Moderate resorts offer a mid-tier room with the option for two queen-sized beds or a king. Some even have an extra bed that comes out of the wall or tucks into a drawer or couch. The best of these for value is probably Port Orleans Riverside/French Quarter. I have seen these rooms on sale for as low as $160 a night, but they normally appear to be $220 a night or more for special rooms with additional amenities. This will add anywhere from $1,120 to $1,540 to the cost of a week-long trip.

Deluxe resorts are a step up from moderate but are a lot more expensive. I have seen these listed for $350-$500 a night. If you are looking to save money, look elsewhere as these run a whopping $2,450 to $3,500 a week.

Another option is to stay at a budget “off property” hotel which could be anywhere from $75-$120 a night. Staying in one of these hotels will reduce the weekly rate to $525-$840, but comes with some disadvantages. The biggest is transportation and parking. Visitors staying in a Disney resort get free parking and rides to all the Disney parks and attractions. If you drove to a park, parking alone could be an additional $25 a day.

Disney also offers package deals that can reduce the total price. The best-valued ones are hotel and ticket packages. The best days to book are when most kids are in school and not around a holiday or school break; for example, mid-September to early November and mid-January through February. The worst times are summer vacation, Thanksgiving, Christmas and spring break.

If you are diligent and book early, you can get a one-week value resort and ticket package for $2,900 in a value resort like Pop Century. If you like camping or have an RV, you can get the same number of tickets with a tent space for $2,500 or an RV spot with full hookups for $2,700.

You will still need food, but bring sandwiches and bottled drinks and the cost is insignificant. Orlando also has every type of restaurant you can imagine, including options at normal restaurant prices.

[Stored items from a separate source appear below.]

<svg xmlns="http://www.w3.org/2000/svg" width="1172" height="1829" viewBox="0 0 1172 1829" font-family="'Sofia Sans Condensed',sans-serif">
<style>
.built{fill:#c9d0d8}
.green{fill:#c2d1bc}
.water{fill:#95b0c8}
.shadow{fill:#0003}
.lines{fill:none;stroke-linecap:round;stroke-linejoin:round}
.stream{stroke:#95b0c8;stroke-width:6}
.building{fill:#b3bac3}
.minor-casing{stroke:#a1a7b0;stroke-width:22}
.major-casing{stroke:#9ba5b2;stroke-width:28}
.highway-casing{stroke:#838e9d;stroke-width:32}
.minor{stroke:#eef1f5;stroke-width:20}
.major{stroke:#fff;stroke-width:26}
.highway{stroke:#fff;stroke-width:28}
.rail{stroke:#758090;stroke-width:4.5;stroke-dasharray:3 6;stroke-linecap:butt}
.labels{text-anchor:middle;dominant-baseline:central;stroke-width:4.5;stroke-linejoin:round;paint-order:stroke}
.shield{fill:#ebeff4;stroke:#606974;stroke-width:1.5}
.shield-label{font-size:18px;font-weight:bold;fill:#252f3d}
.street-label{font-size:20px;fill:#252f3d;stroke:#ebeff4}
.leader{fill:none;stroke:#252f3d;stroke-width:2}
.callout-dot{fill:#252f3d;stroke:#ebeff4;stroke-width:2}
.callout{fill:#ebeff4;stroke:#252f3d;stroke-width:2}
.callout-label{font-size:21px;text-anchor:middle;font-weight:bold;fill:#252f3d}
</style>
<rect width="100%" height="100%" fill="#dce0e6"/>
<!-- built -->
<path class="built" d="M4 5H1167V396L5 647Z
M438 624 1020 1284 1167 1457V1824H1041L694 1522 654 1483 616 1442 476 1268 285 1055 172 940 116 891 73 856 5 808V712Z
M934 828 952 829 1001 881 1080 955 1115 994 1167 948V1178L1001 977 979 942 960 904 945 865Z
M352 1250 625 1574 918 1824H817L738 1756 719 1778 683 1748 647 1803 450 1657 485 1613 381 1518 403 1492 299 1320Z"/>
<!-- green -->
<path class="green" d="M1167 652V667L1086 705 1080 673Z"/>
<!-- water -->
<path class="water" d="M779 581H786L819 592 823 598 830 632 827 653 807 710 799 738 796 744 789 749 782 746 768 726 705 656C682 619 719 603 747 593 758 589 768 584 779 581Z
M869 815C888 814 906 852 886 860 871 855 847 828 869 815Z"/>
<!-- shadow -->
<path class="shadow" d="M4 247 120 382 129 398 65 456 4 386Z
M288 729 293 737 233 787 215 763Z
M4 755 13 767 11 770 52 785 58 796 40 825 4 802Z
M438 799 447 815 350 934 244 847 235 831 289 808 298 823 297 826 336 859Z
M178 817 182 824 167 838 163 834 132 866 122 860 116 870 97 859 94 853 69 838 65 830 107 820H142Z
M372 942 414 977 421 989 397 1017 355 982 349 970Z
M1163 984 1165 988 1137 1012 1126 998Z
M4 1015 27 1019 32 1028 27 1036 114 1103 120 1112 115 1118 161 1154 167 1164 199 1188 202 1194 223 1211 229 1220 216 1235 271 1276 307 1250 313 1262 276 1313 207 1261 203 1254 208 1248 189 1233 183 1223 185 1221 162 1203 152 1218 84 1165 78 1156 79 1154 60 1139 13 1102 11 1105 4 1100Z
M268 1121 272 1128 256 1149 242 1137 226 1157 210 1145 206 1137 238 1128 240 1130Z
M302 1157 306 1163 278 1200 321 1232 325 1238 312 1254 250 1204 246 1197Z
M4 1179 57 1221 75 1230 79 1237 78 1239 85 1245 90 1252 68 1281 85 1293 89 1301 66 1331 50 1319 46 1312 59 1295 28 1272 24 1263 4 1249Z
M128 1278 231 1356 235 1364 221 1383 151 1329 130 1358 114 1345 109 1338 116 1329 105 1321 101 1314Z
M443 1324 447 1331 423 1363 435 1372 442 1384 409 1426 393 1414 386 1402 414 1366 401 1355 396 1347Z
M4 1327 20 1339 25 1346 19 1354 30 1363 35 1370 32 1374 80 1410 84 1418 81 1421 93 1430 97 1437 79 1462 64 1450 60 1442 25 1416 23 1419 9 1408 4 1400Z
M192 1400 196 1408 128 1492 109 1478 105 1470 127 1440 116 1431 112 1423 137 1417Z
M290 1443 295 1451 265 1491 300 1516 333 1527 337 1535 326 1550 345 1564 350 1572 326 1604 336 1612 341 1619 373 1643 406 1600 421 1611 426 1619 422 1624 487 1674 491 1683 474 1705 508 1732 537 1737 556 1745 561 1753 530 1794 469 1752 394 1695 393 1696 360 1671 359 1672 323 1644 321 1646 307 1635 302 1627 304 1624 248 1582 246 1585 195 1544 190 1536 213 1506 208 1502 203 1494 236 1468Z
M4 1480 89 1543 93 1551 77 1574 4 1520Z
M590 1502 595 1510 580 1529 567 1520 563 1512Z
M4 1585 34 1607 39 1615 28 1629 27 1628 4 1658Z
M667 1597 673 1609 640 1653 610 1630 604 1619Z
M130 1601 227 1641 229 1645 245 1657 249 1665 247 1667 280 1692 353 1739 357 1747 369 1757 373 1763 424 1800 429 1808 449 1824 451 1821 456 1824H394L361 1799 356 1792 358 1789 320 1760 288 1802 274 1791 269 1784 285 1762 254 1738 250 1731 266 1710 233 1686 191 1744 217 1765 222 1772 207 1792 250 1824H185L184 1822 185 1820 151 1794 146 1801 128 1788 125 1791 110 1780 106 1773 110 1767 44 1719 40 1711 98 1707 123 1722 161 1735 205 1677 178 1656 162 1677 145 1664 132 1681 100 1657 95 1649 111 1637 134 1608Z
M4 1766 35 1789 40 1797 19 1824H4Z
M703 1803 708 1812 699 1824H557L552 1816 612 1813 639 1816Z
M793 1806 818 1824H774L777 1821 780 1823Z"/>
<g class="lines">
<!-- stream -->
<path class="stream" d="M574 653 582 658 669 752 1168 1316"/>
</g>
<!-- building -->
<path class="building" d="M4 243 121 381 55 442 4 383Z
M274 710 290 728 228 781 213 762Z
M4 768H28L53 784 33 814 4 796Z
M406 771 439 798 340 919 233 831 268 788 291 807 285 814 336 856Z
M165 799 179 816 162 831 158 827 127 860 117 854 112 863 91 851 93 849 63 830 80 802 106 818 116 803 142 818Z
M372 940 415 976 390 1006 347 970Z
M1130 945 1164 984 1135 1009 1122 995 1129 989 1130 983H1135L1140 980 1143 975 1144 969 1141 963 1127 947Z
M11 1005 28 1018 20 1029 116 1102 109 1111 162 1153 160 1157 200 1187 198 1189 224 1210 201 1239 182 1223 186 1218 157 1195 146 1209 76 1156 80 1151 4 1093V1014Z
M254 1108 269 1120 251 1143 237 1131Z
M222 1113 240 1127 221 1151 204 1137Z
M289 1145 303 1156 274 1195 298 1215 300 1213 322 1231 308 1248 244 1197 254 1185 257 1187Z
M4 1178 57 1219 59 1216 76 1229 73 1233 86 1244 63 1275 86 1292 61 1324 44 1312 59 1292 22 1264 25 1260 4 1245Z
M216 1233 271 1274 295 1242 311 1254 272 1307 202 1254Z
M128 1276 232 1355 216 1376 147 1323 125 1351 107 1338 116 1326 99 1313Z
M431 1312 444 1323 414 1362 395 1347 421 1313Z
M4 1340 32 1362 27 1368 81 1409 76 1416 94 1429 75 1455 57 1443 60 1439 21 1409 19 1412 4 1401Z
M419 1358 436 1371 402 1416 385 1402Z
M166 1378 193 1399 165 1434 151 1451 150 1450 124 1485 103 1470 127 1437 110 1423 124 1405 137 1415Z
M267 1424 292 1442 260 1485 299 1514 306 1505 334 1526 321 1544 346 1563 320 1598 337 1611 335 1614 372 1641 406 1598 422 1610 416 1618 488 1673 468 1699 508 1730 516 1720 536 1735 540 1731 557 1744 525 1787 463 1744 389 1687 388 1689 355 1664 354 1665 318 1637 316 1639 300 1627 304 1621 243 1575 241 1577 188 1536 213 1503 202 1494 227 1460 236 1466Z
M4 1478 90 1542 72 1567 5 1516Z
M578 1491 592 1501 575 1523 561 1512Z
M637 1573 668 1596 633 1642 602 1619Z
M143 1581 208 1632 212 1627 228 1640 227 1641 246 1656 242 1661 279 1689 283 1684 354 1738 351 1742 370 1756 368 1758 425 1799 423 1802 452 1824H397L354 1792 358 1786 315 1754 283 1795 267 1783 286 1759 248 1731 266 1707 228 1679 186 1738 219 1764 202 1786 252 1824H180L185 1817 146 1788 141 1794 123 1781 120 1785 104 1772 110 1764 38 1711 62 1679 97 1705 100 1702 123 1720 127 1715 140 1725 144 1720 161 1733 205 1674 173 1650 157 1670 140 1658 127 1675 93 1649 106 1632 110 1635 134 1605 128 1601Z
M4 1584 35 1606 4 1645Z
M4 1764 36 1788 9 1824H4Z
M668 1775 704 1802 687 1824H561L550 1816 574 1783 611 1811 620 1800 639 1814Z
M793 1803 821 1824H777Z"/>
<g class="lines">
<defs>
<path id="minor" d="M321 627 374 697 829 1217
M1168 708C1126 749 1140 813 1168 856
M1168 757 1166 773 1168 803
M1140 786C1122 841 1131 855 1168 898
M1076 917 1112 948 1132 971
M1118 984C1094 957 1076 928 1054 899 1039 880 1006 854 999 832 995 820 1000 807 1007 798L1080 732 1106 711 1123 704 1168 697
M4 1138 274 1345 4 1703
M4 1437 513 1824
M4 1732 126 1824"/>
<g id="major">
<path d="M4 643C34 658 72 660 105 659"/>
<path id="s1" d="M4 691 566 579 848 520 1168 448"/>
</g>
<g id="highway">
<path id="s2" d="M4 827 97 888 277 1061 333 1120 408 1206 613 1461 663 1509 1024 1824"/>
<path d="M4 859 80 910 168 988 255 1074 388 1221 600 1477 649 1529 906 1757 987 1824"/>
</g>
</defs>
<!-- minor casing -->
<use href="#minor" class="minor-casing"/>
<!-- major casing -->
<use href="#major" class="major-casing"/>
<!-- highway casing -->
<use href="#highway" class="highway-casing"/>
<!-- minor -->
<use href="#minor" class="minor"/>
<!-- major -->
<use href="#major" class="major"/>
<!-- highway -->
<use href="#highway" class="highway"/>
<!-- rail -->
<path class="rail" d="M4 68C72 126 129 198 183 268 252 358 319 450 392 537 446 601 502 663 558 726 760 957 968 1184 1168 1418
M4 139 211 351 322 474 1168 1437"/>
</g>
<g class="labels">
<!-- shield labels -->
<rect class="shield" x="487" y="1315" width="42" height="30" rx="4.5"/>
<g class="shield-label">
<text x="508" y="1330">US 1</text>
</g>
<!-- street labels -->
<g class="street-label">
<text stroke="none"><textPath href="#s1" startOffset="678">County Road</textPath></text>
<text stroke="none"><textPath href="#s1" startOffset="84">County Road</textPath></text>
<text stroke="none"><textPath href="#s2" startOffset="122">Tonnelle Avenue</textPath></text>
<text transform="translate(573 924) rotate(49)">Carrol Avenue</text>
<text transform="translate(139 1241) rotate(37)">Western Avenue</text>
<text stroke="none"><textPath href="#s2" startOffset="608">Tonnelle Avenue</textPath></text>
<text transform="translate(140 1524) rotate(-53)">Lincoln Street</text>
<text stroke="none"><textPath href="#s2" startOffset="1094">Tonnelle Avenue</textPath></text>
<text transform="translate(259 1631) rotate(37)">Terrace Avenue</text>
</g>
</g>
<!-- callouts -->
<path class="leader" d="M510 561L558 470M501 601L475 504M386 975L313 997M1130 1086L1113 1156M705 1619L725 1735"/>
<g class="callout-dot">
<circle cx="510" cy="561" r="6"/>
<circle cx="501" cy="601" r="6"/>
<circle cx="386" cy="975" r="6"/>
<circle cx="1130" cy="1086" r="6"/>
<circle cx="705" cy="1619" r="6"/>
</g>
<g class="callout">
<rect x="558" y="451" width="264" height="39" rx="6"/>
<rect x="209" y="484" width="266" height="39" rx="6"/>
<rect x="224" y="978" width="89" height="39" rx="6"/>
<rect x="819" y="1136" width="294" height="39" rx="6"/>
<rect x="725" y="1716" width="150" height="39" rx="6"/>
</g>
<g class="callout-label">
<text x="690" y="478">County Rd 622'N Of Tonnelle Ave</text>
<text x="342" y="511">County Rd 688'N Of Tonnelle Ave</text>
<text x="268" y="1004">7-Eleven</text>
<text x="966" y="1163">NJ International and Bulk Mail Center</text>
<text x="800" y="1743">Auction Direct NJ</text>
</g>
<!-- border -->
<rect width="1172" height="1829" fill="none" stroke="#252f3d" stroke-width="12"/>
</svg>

This may still seem like sticker shock to some, and it is a lot of money, but round-trip airfare to a city like Denver from Atlanta can cost about half of the minimum you could pay for a week at Disney World. Adding a hotel, you would have spent just as much without doing anything else. There are also cheaper options for staying off Disney property and shorter stays that could lower the housing costs.

If you do choose to go to Walt Disney World, I have some additional recommendations to enjoy your stay. The first is to plan on getting to the park early, staying until afternoon, then returning to your hotel for a rest before going back in the evening. Doing this not only gives you a chance to leave the park for lunch on your terms, but also the midday sun in Orlando is brutal, even in winter. It is easy to grow tired and irritable with the crowds and long lines when you are over-heated and exhausted.

The next recommendation is to take two pairs of shoes. Each shoe rubs you in a slightly different way. Changing shoes puts pressure on a different part of your foot and allows some recovery from the pounding of what could be 10 miles of walking a day. If you leave the park in the afternoon, this is a perfect time to change them. Also, if you have an issue with your feet swelling, don’t be shy about using compression socks, as they will give you a couple of extra hours of life.

Lastly, if you eat in the parks, try eating two meals a day. Disney gives large portions, and two meals are more than enough food. If you eat a late combined breakfast and lunch, you can easily make it to an early evening dinner. This has the advantage of avoiding the lines that happen around traditional lunch and dinner. It also reduces the chances of over-eating. Combine this with saving a water bottle and refilling it at drinking fountains to save money on beverages.

Few things are as enjoyable as a trip to Disney with kids of a certain age. It can be expensive, but there are ways to save money so that the debt of the trip does not outlast the memories.